● **TASK PROMPT**: If a line below includes the string "mehr", copy it.

● **LISTED ENTRIES**:
* * *

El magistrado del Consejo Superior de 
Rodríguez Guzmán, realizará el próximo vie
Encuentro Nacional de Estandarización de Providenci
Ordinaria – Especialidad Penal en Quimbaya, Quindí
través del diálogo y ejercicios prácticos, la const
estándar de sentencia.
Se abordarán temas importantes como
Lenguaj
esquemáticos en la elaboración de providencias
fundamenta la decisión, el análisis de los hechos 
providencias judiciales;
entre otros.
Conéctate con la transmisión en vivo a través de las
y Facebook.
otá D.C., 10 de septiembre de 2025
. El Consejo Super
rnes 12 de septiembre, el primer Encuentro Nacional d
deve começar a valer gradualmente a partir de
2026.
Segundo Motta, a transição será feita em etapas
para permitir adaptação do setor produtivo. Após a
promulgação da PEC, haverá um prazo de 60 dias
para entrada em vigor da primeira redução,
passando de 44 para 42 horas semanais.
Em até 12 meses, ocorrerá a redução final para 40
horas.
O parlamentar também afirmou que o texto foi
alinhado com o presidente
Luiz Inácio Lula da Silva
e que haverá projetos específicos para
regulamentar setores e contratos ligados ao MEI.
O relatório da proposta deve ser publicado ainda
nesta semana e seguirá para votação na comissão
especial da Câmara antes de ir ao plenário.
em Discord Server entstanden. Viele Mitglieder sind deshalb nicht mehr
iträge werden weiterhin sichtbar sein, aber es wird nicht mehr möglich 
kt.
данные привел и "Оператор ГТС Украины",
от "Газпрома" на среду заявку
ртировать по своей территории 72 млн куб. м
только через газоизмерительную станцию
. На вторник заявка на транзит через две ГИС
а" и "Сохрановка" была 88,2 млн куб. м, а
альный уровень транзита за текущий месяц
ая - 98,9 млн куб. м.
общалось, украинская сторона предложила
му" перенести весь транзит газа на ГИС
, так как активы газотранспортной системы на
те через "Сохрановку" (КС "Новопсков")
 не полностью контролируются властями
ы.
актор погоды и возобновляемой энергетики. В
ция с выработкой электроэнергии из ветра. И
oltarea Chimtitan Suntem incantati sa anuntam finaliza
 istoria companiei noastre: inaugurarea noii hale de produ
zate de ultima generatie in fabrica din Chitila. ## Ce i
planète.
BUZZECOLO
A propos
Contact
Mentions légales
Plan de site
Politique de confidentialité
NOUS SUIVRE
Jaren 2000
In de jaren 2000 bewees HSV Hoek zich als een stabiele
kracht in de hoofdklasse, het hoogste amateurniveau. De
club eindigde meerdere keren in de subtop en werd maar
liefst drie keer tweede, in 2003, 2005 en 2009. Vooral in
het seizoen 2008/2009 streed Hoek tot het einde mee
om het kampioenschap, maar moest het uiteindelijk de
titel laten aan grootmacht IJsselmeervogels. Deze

* * *

● **EXPECTED ANSWER**:
em Discord Server entstanden. Viele Mitglieder sind deshalb nicht mehr
iträge werden weiterhin sichtbar sein, aber es wird nicht mehr möglich 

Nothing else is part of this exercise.